Bluesfest by day: Alexisonfire & The Offspring & The Dirty Nil
Photo credit: Greg Kolz
A non-stop punk fury gripped Bluesfest on Friday, with one of the most heavily focused lineups of the week. With lots of kicks, riffs and mosh-pits, rock fans got their money's worth and then some.
The Dirty Nil
There was a clear excitement between fans and The Dirty Nil themselves when they started the night on Friday. As the band kicked and screamed across the stage, viewers were treated to a headline-worthy show to start. With new tracks like "Astro Ever After" bringing up the energy as much their older material, you could see why The Dirty Nil was having enough fun to do some dances on stage. There was even some hilarious synchronized screams of "F***" to "Wrestle Yu to Husker Du" as the track's climactic shout was met at full force by the crowd.
They proved their metal and strict punk cred on the shredding of "No Weaknesses," as they hit a grimy sound akin to Motorhead. The Dirty Nil was clearly giddy about the lineup too, citing the insanity of opening for The Offspring and Alexisonfire already. Bassist Ross Miller also paused to note that he had been at the fest years ago just to see Alexisonfire himself before having a bad experience at the Elgin Diner. "If you see a band on stage and you want to do that too, you can, and hopefully without a tummy ache," said Miller. With Miller doing plenty of comical poses throughout "Please Please Me" and closers like "Pain of Infinity" and "Evil Side," the band easily showed why they deserved their stellar slot.
Though the Offspring clearly had aged a bit since their glory days, you wouldn't know it from how they actually performed. Inflatable dolphins and children's toys were flying through the air as they launched into "Americana." Though the band had some newer and slower material, they shined brightest burning through their robust catalogue of hits, like the bouncing life of "All I Want" (which you may remember best from Crazy Taxi). "Come Out and Play" got plenty of fists in the air to their choruses while the groovy verses had the most dancing of their entire set too.
Even their cover of AC/DC's "Whole Lotta Rosie" was a fun time to watch. Interestingly the band took a piano ballad approach to their hit "Gone Away" to really make the dynamics of their finale feel all the more huge. From here on out though it was a party as the band chanted with the crowd through "Why Don't You Get a Job" and the high-pitched shrieks of "Pretty Fly." Closing on "You're Gonna Go Far, Kid" the crowd was right there with them, to the point that someone.
The pre-show signs telling people moshing and crowd-surfing wasn't advised for the night almost seemed comedic with the kind of energy Alexisonfire brought within seconds of taking the stage. While George Pettit took a second to recognize at the mic, you knew it was him as he tore his shirt off like The Hulk in transformation. This launched them into a frenzied performance of "Accidents" with fans around the grounds screaming "Let's Redefine." Pettit constantly pushed the crowd to up the ante, saying once to their lackluster cries "Bulls***… LOUDER."

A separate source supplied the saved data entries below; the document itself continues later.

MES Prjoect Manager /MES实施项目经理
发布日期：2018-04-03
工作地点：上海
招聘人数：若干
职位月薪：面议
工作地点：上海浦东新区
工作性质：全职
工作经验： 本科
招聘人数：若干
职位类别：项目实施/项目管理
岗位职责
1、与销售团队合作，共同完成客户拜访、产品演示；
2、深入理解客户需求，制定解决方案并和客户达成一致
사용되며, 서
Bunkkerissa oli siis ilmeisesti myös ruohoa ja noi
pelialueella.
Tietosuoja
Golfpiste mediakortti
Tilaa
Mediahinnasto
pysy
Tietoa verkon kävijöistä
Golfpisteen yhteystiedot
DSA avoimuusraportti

With the feisty energy of "Side Walk When She Walks" and "Drunks, Lovers, Sinners and Saints" the crowd was constantly throwing drinks and creating powerful mosh pits, though rarely in any dangerous way. Even their light show grew from moody stark colouring to full-on strobe fests during the show. The band was constantly switching spots, and sometimes even instruments so that by "Old Crows" you had trouble following who played what anymore. In the midst of their visceral performance it was also fun to see Dallas Green pull out his dirtiest vocals in years. While it could seem crazy to see Pettit calling for mosh pits on both sides of the stage, it was easy to see why the crowd obliged given how ecstatic Alexisonfire were on stage despite their large break. And honestly, we can't wait to have them back already.